Check out "boycuz" on Lance Mackey's website

Sunday, February 10, 2008

end of civilization dogs

That's the bottom line for me in terms of what kind of dogs I want. If civilization were to end tomorrow and I had to rely on my dogs for survival, transportation, etc, and i had to feed them foods I had to procure in the wild, like fish and game meat what types of dogs would I want? Open sprint hounds? By the same token would registration papers do me any good?

I'd want tough easy keepers with efficient metabolisms that can sleep out in the cold and pull a decent amount of weight over long distances at a moderste speed.

Dogs that fit the bill would be older type alaskan huskies, or siberians or malamutes with good work ethics. I see no reason not to get some different breeds and cross breed them like Will Stger did with his polar huskies, but select for traits associated with traveling in the interior rather than the high arctic.

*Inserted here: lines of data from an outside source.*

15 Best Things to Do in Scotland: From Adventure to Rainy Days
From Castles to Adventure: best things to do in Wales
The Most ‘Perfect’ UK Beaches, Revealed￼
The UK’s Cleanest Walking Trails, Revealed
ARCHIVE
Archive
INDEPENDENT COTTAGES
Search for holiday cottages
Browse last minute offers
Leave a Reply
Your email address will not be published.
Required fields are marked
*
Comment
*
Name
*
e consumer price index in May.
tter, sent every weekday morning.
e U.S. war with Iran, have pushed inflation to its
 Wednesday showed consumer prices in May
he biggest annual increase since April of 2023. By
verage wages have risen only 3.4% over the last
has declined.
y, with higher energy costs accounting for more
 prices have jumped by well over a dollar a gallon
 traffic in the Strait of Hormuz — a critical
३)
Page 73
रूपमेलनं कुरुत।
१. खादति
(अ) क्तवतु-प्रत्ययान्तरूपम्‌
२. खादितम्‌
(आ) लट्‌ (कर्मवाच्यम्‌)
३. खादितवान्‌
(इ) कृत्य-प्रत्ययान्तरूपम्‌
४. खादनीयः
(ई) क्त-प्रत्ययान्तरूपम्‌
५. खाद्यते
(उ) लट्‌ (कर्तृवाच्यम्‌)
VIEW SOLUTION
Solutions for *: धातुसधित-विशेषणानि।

Denali ranger dogs would fit the bill, just fine.

Making me rethink siberians

Don Schmidt

Here is an interesting article it contains an interview with Don Schmidt, a musher who ran the iditarod with registered siberian huskies last year and who is running the Yukon Quest right now with the same dogs.

Most people run these races with mixed breed alaskan huskies but, there are a few dedicated mushers, who still use registered siberians. But anyway, they all generally get the red lantern. I think its frustrating for most of them.

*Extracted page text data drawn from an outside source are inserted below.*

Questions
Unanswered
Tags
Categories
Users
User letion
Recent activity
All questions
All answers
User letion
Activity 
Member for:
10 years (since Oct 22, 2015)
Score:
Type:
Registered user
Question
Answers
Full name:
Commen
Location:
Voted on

Here is why I think alaskan husky teams win races:

The selection pressure for breeding a winning race team is intense, but this selection pressure is acting upon greater genetic variation because of the cross breeding.

In addition to this, there are just more alaskan husky kennels out there competing in races. Its a numbers game.

There are a few siberian kennels competing seriously but they don't compete successfully at the highest levels, so if they wanted to only breed race winning stock, they would never breed anything. So even though their standards may be high in terms of their goals, compared to top racing teams they aren't.

What I mean is, alaskan huskies that perfrom like siberians in races aren't bred by top alaskan husky kennels.

Also in a closed gene pool, like siberians have, there will only be so much genetic variation. There is much more genetic variation to draw from with an gene pool open to cross breeding. More culling too though.

Personally, though, I don't want to race. So, producing siberians that can win races over alaskan huskies is not a goal I would ever pursue.

I just want really durable working dogs and I like primitive characteristics. It looks to me based on this Guy's performance that he has really tough durable dogs. They are thick furred and medium boned.

I think over time, what has happened is racing kennels acting with the natural variation in the siberian gene pool, have made choices and selected for racing qualities. Longer legs, lighter bone and lighter coat. Not as exagerated as it is in the cross bred alaskans, but by competing with alaskan huskies, I think they have come to resemble them a little.

Its seems to be the case that there is somthing to be said for siberian huskies in their own right according to the standard as it is written.